**Data for this exercise:**
▼

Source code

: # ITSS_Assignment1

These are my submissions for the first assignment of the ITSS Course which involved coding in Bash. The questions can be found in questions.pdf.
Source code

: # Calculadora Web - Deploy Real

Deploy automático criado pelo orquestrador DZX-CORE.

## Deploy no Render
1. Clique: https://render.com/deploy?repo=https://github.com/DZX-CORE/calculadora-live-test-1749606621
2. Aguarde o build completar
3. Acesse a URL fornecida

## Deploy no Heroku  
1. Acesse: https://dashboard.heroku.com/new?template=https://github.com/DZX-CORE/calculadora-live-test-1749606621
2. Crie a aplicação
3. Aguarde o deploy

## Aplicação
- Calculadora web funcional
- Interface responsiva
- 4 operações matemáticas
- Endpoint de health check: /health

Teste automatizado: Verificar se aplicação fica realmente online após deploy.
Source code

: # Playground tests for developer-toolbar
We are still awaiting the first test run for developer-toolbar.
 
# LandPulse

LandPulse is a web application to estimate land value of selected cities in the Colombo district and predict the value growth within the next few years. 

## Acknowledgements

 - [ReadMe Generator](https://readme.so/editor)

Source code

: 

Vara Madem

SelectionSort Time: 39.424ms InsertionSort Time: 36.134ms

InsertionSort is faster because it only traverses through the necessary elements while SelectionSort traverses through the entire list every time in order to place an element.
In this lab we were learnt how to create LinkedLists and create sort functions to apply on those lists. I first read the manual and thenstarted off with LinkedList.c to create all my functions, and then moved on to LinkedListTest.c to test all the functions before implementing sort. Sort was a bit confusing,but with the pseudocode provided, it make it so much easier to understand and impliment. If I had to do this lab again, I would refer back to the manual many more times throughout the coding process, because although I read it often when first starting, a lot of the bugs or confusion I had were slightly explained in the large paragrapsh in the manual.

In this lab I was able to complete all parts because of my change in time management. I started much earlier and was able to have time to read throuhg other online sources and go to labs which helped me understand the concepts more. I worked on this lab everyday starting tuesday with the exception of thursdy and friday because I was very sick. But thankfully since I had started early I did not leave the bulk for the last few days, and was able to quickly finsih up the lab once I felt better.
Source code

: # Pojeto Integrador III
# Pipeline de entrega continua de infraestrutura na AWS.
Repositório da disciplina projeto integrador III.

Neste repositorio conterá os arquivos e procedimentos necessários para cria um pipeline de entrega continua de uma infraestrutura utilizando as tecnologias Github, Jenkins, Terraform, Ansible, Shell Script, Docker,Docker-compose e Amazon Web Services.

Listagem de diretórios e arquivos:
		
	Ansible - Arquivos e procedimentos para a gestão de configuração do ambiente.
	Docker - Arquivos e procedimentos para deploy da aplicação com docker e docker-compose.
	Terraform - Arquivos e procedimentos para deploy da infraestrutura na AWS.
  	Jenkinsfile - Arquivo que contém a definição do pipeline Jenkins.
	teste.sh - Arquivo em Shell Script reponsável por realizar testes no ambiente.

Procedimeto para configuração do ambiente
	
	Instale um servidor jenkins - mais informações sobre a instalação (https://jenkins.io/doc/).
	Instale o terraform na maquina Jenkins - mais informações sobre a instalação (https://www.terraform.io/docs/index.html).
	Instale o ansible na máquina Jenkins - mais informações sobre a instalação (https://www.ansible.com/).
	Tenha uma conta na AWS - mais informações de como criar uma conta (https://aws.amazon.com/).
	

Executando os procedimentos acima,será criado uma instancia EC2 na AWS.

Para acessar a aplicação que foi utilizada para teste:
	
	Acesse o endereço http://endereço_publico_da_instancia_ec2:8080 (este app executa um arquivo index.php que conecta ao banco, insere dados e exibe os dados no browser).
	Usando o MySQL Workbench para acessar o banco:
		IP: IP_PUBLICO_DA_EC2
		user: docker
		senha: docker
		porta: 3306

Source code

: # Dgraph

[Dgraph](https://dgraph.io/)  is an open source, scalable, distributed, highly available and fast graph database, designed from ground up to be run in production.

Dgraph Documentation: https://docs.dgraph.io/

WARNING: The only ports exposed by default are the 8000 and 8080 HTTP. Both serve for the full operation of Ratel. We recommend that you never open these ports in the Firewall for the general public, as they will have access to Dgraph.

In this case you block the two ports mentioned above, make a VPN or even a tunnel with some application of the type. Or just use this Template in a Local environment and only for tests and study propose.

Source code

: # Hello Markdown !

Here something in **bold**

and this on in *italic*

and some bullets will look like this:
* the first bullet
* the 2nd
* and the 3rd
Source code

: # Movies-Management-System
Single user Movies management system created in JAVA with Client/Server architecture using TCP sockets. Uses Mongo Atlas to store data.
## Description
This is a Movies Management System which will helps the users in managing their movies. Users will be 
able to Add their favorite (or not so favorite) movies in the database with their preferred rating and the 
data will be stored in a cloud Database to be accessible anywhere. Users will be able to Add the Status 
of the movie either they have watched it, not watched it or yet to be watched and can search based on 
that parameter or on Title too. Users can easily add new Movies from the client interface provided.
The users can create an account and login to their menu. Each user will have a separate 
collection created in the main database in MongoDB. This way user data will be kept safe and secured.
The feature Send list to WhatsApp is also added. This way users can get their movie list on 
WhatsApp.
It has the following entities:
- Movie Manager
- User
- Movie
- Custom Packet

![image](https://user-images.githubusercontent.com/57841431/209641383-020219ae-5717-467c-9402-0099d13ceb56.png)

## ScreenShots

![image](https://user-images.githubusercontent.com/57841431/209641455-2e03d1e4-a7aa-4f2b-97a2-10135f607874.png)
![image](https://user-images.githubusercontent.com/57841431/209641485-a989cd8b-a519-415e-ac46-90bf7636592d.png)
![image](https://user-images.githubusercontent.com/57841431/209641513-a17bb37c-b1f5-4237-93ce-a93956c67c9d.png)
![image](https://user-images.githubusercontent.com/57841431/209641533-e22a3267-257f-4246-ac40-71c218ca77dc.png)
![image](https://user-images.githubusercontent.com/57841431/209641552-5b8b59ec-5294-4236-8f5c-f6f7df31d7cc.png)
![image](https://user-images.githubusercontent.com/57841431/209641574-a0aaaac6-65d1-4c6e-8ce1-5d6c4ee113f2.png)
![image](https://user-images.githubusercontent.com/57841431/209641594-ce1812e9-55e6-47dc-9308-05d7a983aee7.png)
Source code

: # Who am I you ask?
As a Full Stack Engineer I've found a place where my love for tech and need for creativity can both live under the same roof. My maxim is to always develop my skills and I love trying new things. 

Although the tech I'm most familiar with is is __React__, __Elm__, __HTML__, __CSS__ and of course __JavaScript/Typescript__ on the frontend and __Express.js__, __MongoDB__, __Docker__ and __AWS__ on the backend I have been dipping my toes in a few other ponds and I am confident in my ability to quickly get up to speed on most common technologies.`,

▲

**Task prompt:** Only one stretch of the data above is needed. Restate it word for word, from the line containing "- Interface responsiva" through the line containing "InsertionSort is faster", both ends included.

**Result:**
- Interface responsiva
- 4 operações matemáticas
- Endpoint de health check: /health

Teste automatizado: Verificar se aplicação fica realmente online após deploy.
Source code

: # Playground tests for developer-toolbar
We are still awaiting the first test run for developer-toolbar.
 
# LandPulse

LandPulse is a web application to estimate land value of selected cities in the Colombo district and predict the value growth within the next few years. 

## Acknowledgements

 - [ReadMe Generator](https://readme.so/editor)

Source code

: 

Vara Madem

SelectionSort Time: 39.424ms InsertionSort Time: 36.134ms

InsertionSort is faster because it only traverses through the necessary elements while SelectionSort traverses through the entire list every time in order to place an element.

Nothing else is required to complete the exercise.